* [Instructions for the task]
Give back every record below word for word, with the pictures omitted.

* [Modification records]

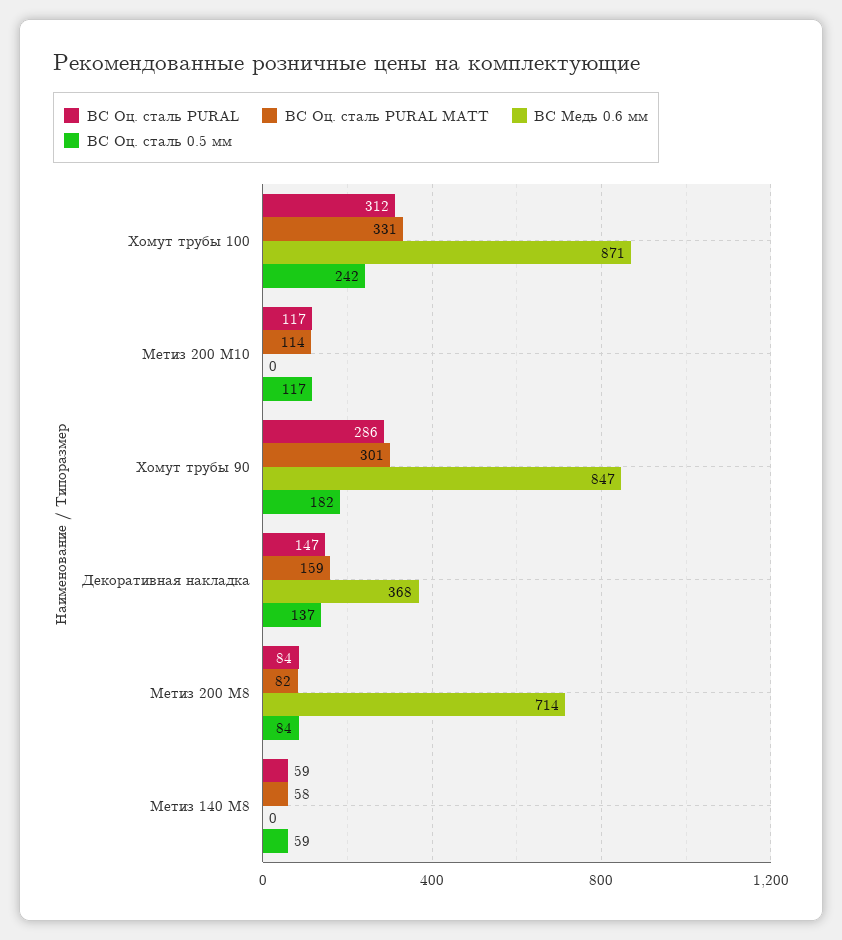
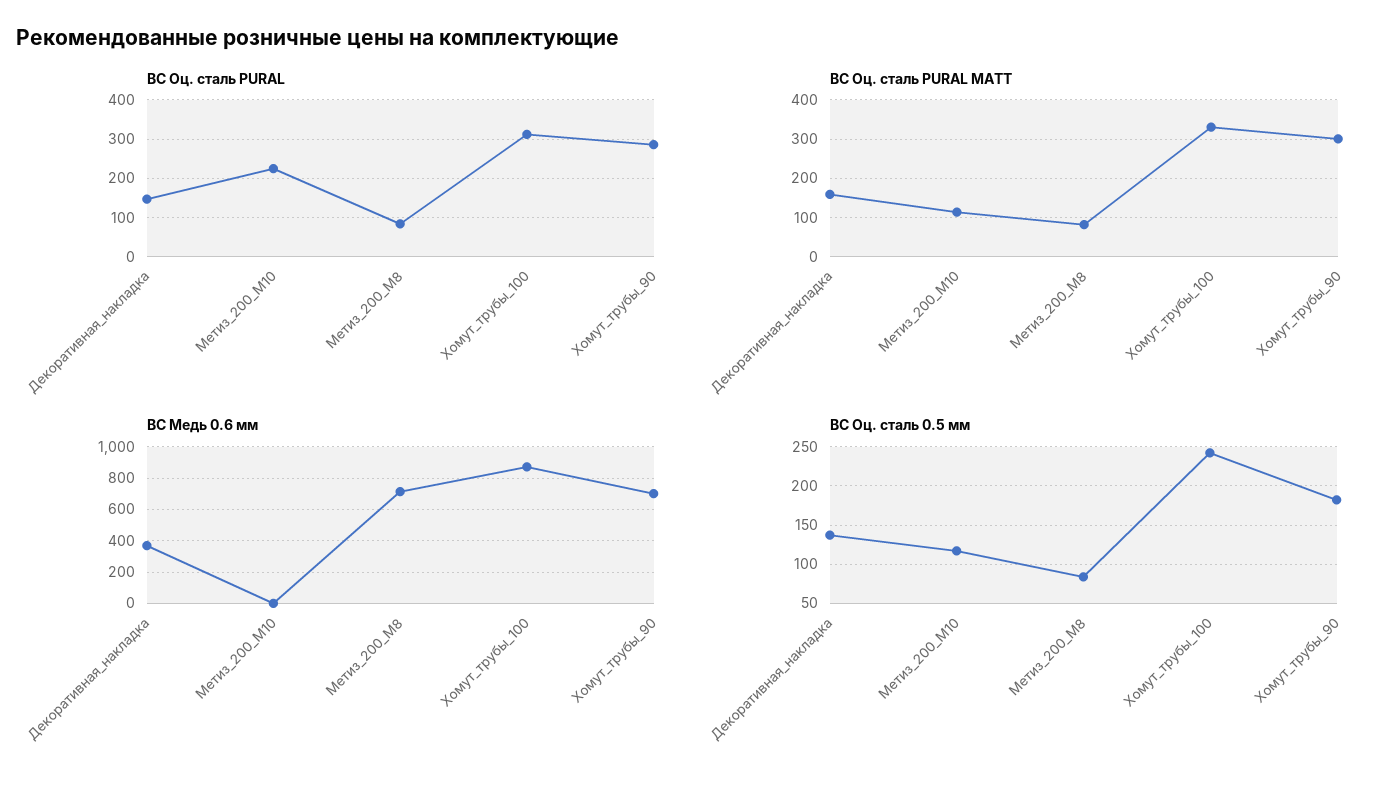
  {
    "ВС Оц. сталь PURAL": {
      "Хомут трубы 100": 312,
-     "Метиз 200 М10": 117,
+     "Метиз 200 М10": 220,
      "Хомут трубы 90": 286,
      "Декоративная накладка": 147,
-     "Метиз 200 М8": 84,
+     "Метиз 200 М8": 84
-     "Метиз 140 М8": 59
    },
    "ВС Оц. сталь PURAL MATT": {
      "Хомут трубы 100": 331,
      "Метиз 200 М10": 114,
      "Хомут трубы 90": 301,
      "Декоративная накладка": 159,
-     "Метиз 200 М8": 82,
+     "Метиз 200 М8": 82
-     "Метиз 140 М8": 58
    },
    "ВС Медь 0.6 мм": {
      "Хомут трубы 100": 871,
      "Метиз 200 М10": 0,
-     "Хомут трубы 90": 847,
+     "Хомут трубы 90": 700,
      "Декоративная накладка": 368,
-     "Метиз 200 М8": 714,
+     "Метиз 200 М8": 714
-     "Метиз 140 М8": 0
    },
    "ВС Оц. сталь 0.5 мм": {
      "Хомут трубы 100": 242,
      "Метиз 200 М10": 117,
      "Хомут трубы 90": 182,
      "Декоративная накладка": 137,
-     "Метиз 200 М8": 84,
+     "Метиз 200 М8": 84
-     "Метиз 140 М8": 59
    }
  }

* [Solution for this task]
  {
    "ВС Оц. сталь PURAL": {
      "Хомут трубы 100": 312,
-     "Метиз 200 М10": 117,
+     "Метиз 200 М10": 220,
      "Хомут трубы 90": 286,
      "Декоративная накладка": 147,
-     "Метиз 200 М8": 84,
+     "Метиз 200 М8": 84
-     "Метиз 140 М8": 59
    },
    "ВС Оц. сталь PURAL MATT": {
      "Хомут трубы 100": 331,
      "Метиз 200 М10": 114,
      "Хомут трубы 90": 301,
      "Декоративная накладка": 159,
-     "Метиз 200 М8": 82,
+     "Метиз 200 М8": 82
-     "Метиз 140 М8": 58
    },
    "ВС Медь 0.6 мм": {
      "Хомут трубы 100": 871,
      "Метиз 200 М10": 0,
-     "Хомут трубы 90": 847,
+     "Хомут трубы 90": 700,
      "Декоративная накладка": 368,
-     "Метиз 200 М8": 714,
+     "Метиз 200 М8": 714
-     "Метиз 140 М8": 0
    },
    "ВС Оц. сталь 0.5 мм": {
      "Хомут трубы 100": 242,
      "Метиз 200 М10": 117,
      "Хомут трубы 90": 182,
      "Декоративная накладка": 137,
-     "Метиз 200 М8": 84,
+     "Метиз 200 М8": 84
-     "Метиз 140 М8": 59
    }
  }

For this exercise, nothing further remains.